I didn’t tell him that I had tuned again with Kyle; that we had plunged deeper into the Resonance than maybe even Jo or Howard have ever dared go, and we saw how truly vast it could be.
I don’t know quite how to describe it, he said after a moment, but it’s like, since we tuned, I feel a little less … I feel a little bit more immaterial, or something.
It was probably a little unfair to Damian to say that I was astounded by this observation, but I was. In a word, he perfectly articulated the sensation. I felt somehow immaterial. As if, caught in a certain light, you could glimpse right through me. It was almost dizzying to feel untethered to the things that once bound me to my corporeality, my mortality; the things that had burdened and worn me down, and reminded me I was a limited, flesh-bound event on the planet. I felt somehow beyond myself, beyond time, beyond death; or at least those containers didn’t seem to concern me the way they once had.

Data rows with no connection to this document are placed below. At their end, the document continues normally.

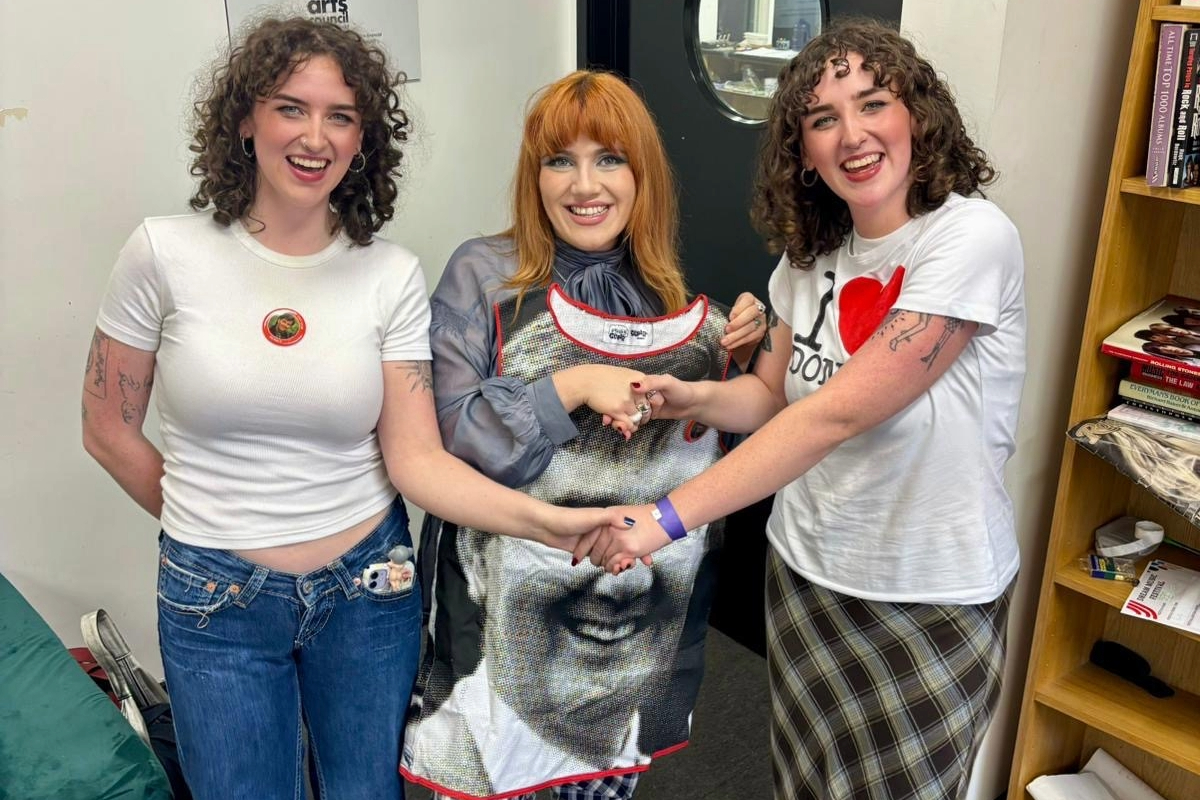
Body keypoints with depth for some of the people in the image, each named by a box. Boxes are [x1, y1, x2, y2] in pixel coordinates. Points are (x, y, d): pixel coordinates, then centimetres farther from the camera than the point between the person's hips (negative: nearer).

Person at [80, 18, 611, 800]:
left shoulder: (392, 275, -8)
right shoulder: (167, 252, -11)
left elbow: (416, 459, -12)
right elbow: (110, 429, 0)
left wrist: (545, 520, -26)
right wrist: (208, 520, 7)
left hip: (369, 588, 1)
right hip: (217, 599, 0)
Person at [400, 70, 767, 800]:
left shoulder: (670, 293, 3)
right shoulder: (483, 276, -10)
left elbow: (700, 435, 13)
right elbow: (444, 430, -14)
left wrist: (738, 351, -4)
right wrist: (571, 387, -24)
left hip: (637, 617, 4)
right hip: (510, 607, -3)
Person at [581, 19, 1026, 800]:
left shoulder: (971, 238, -22)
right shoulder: (809, 253, 0)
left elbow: (838, 413, -28)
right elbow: (774, 396, 5)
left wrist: (668, 517, -29)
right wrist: (694, 396, -18)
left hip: (932, 601, -5)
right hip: (806, 573, 5)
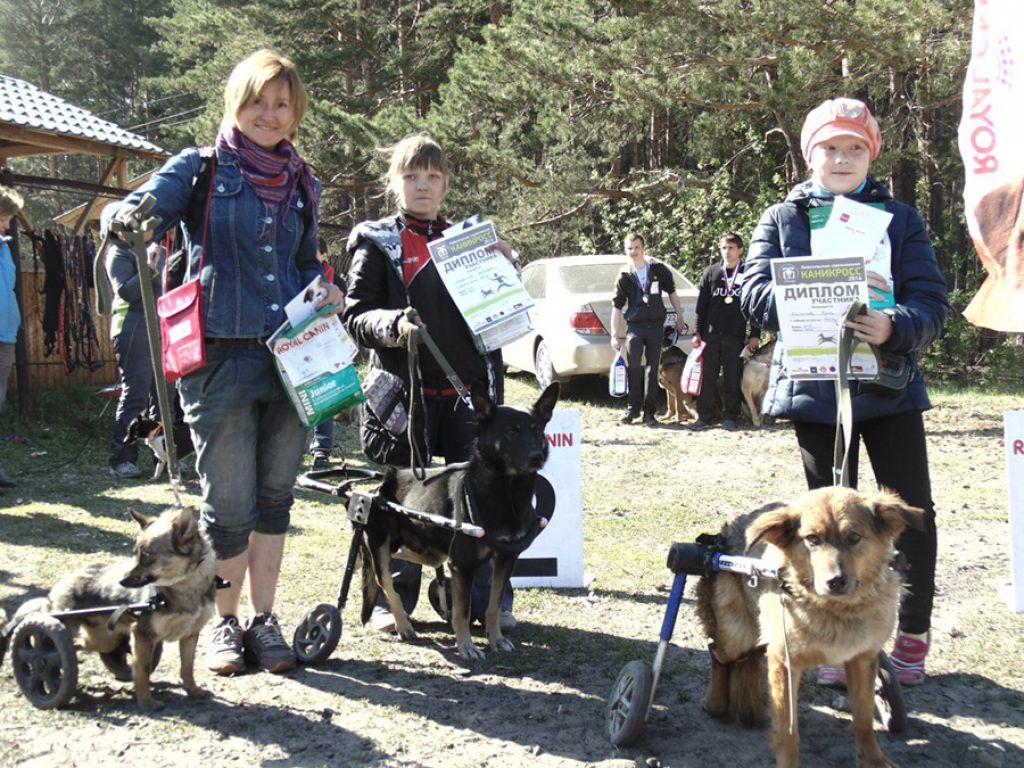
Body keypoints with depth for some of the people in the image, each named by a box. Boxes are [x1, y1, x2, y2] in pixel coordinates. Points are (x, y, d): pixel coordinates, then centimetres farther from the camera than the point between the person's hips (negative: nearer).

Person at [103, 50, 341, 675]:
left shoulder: (303, 184, 14)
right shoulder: (201, 169, 2)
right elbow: (139, 211, -11)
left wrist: (328, 293, 5)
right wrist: (126, 219, -34)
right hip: (222, 357, -4)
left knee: (274, 496, 11)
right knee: (229, 503, 0)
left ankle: (264, 619, 23)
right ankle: (225, 623, 18)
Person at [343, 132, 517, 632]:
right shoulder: (376, 242, 6)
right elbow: (356, 317, -1)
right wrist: (392, 324, -21)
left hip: (466, 389, 3)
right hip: (403, 389, -3)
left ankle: (488, 598, 15)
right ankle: (393, 600, 17)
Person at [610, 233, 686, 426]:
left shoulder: (659, 270, 4)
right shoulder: (625, 276, 1)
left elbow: (672, 293, 15)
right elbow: (617, 307, 1)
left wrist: (679, 317, 13)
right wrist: (615, 335, -2)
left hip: (656, 326, 1)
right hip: (635, 327, -1)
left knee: (653, 370, 3)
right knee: (633, 368, -10)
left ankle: (649, 412, 9)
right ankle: (634, 408, 6)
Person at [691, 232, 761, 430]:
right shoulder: (711, 273, 9)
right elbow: (702, 304, 10)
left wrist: (755, 335, -1)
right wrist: (698, 332, 4)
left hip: (736, 336, -1)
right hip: (711, 334, 1)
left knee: (733, 378, 2)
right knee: (707, 377, 1)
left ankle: (730, 416, 10)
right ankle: (704, 416, 6)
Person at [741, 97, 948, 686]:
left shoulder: (901, 219, 7)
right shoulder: (781, 220, 8)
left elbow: (933, 303, -3)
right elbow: (756, 294, -6)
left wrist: (894, 328, -25)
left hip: (889, 387, 0)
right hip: (814, 388, 1)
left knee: (913, 510, -2)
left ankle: (914, 632, 17)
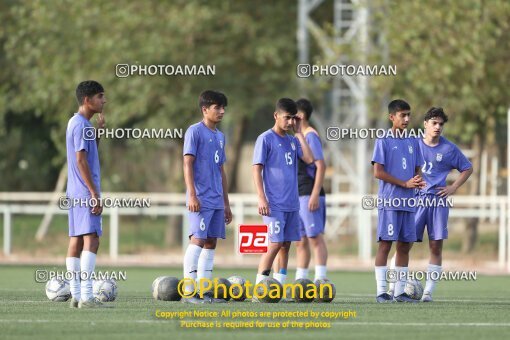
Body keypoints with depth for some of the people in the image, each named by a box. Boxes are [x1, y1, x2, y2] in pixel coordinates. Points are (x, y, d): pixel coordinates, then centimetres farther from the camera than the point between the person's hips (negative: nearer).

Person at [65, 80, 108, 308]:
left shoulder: (77, 123, 17)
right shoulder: (82, 125, -13)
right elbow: (81, 162, -18)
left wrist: (99, 130, 16)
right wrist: (95, 194, -18)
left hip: (76, 193, 10)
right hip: (85, 192, -10)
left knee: (77, 240, 8)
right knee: (91, 240, -14)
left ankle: (76, 295, 8)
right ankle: (85, 296, -20)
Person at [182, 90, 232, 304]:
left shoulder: (219, 136, 18)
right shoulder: (195, 132, -5)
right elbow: (188, 164, -11)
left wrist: (226, 203, 22)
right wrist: (192, 195, -19)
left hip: (216, 200, 8)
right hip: (200, 199, -8)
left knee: (211, 242, 6)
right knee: (198, 239, -13)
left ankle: (204, 290, 9)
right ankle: (188, 292, -13)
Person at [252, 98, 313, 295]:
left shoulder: (292, 140, 14)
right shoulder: (266, 139, -4)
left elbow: (309, 159, 2)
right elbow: (257, 169, -8)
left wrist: (298, 133, 4)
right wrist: (262, 198, -15)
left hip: (292, 203, 7)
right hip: (274, 204, -7)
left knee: (286, 245, 6)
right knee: (275, 244, -13)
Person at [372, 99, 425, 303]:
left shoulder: (412, 142, 15)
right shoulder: (384, 141, -3)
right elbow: (378, 172, -10)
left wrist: (418, 181, -4)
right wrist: (405, 184, -13)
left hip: (408, 203, 6)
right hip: (389, 202, -6)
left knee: (405, 245, 6)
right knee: (385, 244, -7)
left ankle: (400, 292, 12)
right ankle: (381, 292, -6)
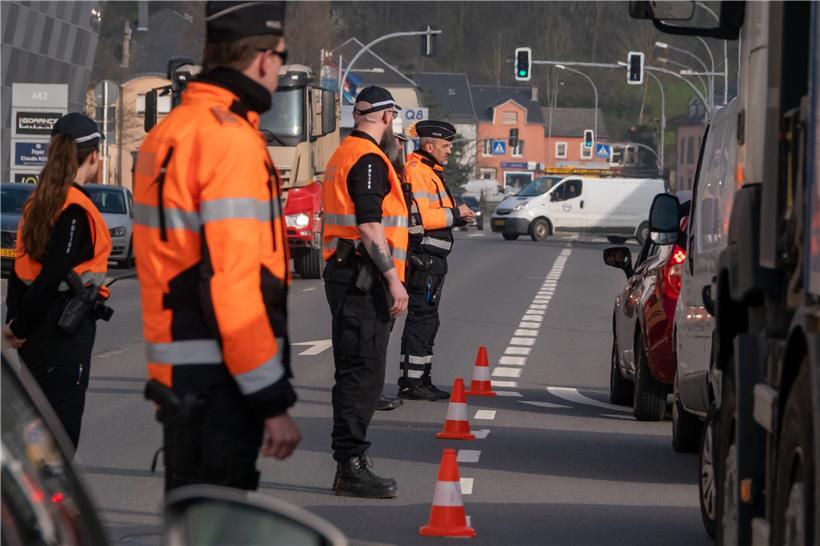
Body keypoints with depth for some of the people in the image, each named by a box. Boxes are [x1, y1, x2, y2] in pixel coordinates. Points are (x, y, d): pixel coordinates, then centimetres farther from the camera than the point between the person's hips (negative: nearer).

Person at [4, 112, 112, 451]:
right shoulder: (76, 209, -16)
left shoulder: (38, 202, 10)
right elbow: (53, 275, -19)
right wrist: (21, 327, -11)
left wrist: (14, 320, 6)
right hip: (66, 328, -8)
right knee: (62, 426, -5)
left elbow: (21, 266, 9)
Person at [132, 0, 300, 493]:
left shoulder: (168, 133, 14)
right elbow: (234, 281, -22)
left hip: (176, 371, 10)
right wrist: (274, 401, -19)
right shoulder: (231, 139, -16)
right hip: (219, 379, -10)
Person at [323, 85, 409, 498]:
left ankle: (349, 465, 16)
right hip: (363, 278, -11)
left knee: (357, 373, 13)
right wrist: (394, 278, -20)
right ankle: (351, 467, -11)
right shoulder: (368, 160, -13)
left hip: (344, 274, 11)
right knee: (363, 373, -10)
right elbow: (369, 225, -21)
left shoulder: (343, 155, 19)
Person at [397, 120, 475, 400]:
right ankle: (410, 383, -9)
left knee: (427, 320, 14)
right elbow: (418, 216, -24)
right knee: (421, 319, -10)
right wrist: (454, 214, -16)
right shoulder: (416, 172, -14)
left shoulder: (431, 172, 21)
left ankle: (421, 380, 21)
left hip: (434, 259, 11)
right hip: (422, 258, -11)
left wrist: (458, 217, 10)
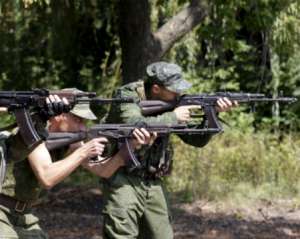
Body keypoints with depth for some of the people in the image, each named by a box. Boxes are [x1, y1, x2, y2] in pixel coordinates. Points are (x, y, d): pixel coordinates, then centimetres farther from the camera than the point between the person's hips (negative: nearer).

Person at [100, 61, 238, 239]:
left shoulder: (171, 103, 6)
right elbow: (135, 126, -32)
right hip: (123, 181, -7)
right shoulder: (127, 96, -12)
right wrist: (173, 117, -23)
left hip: (153, 183, 7)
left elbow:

But it’s dangerous, Damian said leaning towards me, voice lowered, suddenly serious. Because now we know. And you can be sure that they know that we know.
His words unsettled me as I unpacked my cart. He stood beside me waiting, as the cashier ran my items through. I couldn’t quite seem to dismiss his concern as I might have in the past. What if there were people, or forces in the world, that would seek to limit my access to this pleasure; this unlimited way of being? And if there were, who were they, and how would they intervene? It did seem to be the nature of our system that limits were imposed. Limits must always be imposed. Because something unlimited risked dismantling everything else that hemmed us in.
Hi, Ms. Devon. I looked up and realized the cashier was a former student of mine, Rory. He was a close friend of Kyle’s, or at least he was when I was still at school. He had a ratty face and demeanour, though he was probably a sweet enough kid out of class. He gave me a polite, perfunctory smile.